Bottoms up secret of Antarctic Ice Sheets revealed
In a study that turns many age-old notions about the formation of polar ice sheets upside down, it has been found that the vast Antarctic ice sheets covering 98 per cent of the continent are not always formed by falling snow, but could have, in places, been the result of refreezing water from below.
The refrozen bottoms up component could in fact account for as much as half of the thickness of the sheet in many places.
Earlier studies had indicated that the overlying layers of ice insulate the base, hemming in heat created there by friction or radiating naturally from the warm planet, causing deeply buried ice to melt. Even if temperatures are below normal freezing point, at great depths the water remains liquid due to the pressure exerted on it.
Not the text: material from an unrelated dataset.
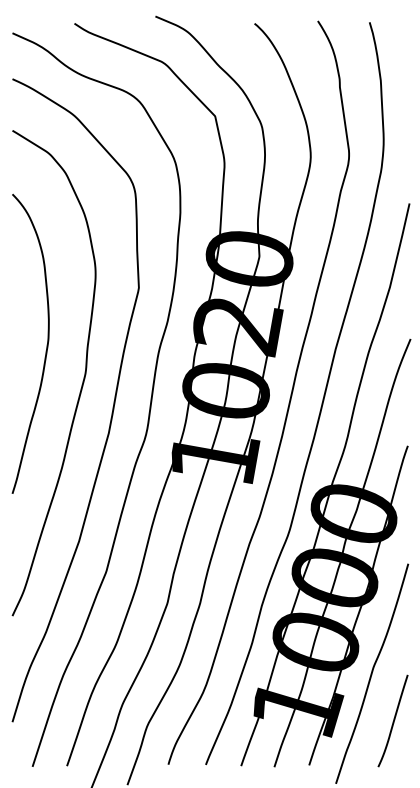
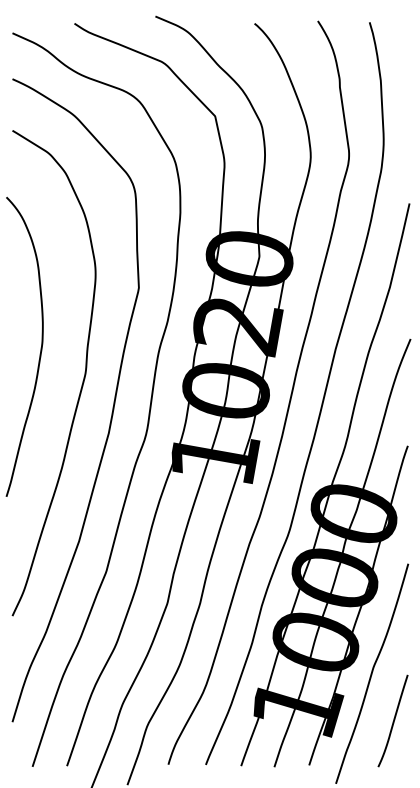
curve at (46, 344) position: (46, 344) -> (40, 347)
It has now been established by the study that as this liquid melt-water gets squeezed up the valley walls of the sub-glacial Gamburtsev Mountains or collects in mountain ridges, lower temperatures coupled with decreasing pressure causes it to refreeze and attach itself to the sheet above, adding to the thickness of the overlying sheaf. Almost 24 percent of the ice in an area around Dome A, a 13,800 feet high plateau that forms the top of East Antarctica, is said to have been formed thus.
This is like someone injected a layer of frosting at the bottom--a really thick layer, said Robin Bell, a geophysicist at Columbia University's Lamont-Doherty Earth Observatory and a co-author of the paper.
The research was conducted as part of a six-nation project studying the invisible Gamburtsev Mountains and the findings have been published in this week's early online edition of the leading journal Science. They are expected to help scientists unravel further facts about the flows of Antarctic and Greenland ice sheets, and aid them in evolving responses to global warming.
Dr. Alexandra Isern, program director for Antarctic earth sciences in the National Science Foundation's Office of Polar Programs confirms this saying, This understanding is critical for the development of climate models that can accurately describe how our planet will react to increased global temperatures.